Invite students to suggest as many purposes of temples as they can think of. (A place of meditation and prayer, a place where sacred ordinances are performed, etc.) Draw attention to Doctrine and Covenants 124:40–41 and ask what is meant by the “things which have been kept hid from before the foundation of the world.” When students have had opportunity to respond, give the following quote by Brigham Young as an example of an ordinance which has been revealed in its fulness in this final dispensation.

“Your endowment is, to receive all those ordinances in the House of the Lord, which are necessary for you, after you have departed this life, to enable you to walk back to the presence of the Father, passing the angels who stand as sentinels, being enabled to give them the key words, the signs and tokens, pertaining to the Holy Priesthood, and gain your eternal exaltation in spite of earth and hell” (in Journal of Discourses, 2:31).

  1. Why would the special ordinances of the house of God constitute an endowment? What is an endowment? (An endowment is a gift.)

  2. Why would such a gift as that described above be necessary? (Temple ordinances are symbolic. One who has received the endowment and its sealing ordinances is symbolically prepared to pass the angels and the sentinels who guard the celestial kingdom because he is, actually as well as symbolically, in possession of those truths and tokens which identify him as one who has elected to follow God and keep his commandments.)

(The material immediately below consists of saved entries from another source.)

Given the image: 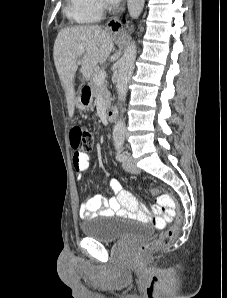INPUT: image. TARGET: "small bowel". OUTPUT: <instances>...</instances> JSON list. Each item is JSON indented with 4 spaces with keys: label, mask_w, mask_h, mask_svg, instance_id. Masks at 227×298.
<instances>
[{
    "label": "small bowel",
    "mask_w": 227,
    "mask_h": 298,
    "mask_svg": "<svg viewBox=\"0 0 227 298\" xmlns=\"http://www.w3.org/2000/svg\"><path fill=\"white\" fill-rule=\"evenodd\" d=\"M73 166L78 180L87 172L89 168V156L85 150H76L73 156ZM110 189L113 196L109 199L101 195L92 196L82 203L80 207V218L89 220L97 216H114L146 218L148 209L144 205H140L134 196L123 190L121 183L116 178L109 181ZM160 211L159 208L155 209ZM168 220L163 219V225Z\"/></svg>",
    "instance_id": "small-bowel-1"
}]
</instances>
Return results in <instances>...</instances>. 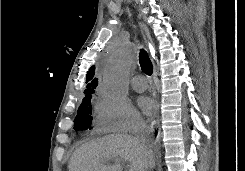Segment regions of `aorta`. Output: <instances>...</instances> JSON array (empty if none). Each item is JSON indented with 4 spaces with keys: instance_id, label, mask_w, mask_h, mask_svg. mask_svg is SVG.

    For teachers trained in its use, the Temple Media Kit, available through area directors, has some excellent overhead transparencies on temple work and the ordinances thereof.

What of Those Who Never Had the Chance? (Discussion)

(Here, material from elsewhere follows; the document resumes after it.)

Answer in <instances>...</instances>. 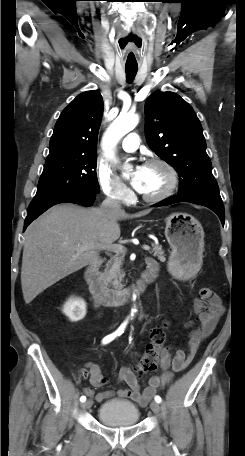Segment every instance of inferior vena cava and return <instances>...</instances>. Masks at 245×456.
<instances>
[{"label":"inferior vena cava","instance_id":"602c4592","mask_svg":"<svg viewBox=\"0 0 245 456\" xmlns=\"http://www.w3.org/2000/svg\"><path fill=\"white\" fill-rule=\"evenodd\" d=\"M102 208L104 209H113V210H118L121 208L120 204L118 201L107 197L103 202H102Z\"/></svg>","mask_w":245,"mask_h":456}]
</instances>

Millions have died without ever hearing of the Son of God or his saving gospel. Would a just God deny them eternal life if, through no fault of their own, they happened to be born in a day and time when the gospel and its blessings were not on earth? Or if the gospel were here but they never heard it? Point out that one of the prime purposes of the temple is to make the gospel ordinances available to the dead as well as to the living. Consider the following statements.

“Ordinances instituted in the heavens before the foundation of the world, in the priesthood, for the salvation of men, are not to be altered or changed. All must be saved on the same principles.” (History of the Church, 5:423.)

“It takes just as much to save a dead man as a living man” (Wilford Woodruff, in Journal of Discourses, 19:228).

“Every man who wishes to save his father, mother, brothers, sisters and friends, must go through all the ordinances for each one of them separately, the same as for himself, from baptism to ordination, washings and anointings, and receive all the keys and powers of the priesthood, the same as for himself.” (History of the Church, 6:319.)

Members of the Church, having had their own endowments, have the privilege, and indeed are commanded, to undergo the saving ordinances as proxies in behalf of those who are dead. The dead hear the gospel in the spirit world and if they accept it, are candidated for eternal life the same as those who hear and obey the gospel while alive.

“All nations and races have a just claim upon God’s mercies. Since there is only one plan of salvation, surely there must be some provision made whereby the ‛uncounted dead’ may hear of it and have the privilege of either accepting or rejecting it. Such a plan is given in the principle of salvation for the dead …

“All ordinances performed by the priesthood of the Most High are as eternal as love, as comprehensive and enduring as life, and through obedience to them, all mankind, living and dead, may enter into and abide eternally in the kingdom of God.” (David O. McKay, Gospel Ideals, pp. 17–18.)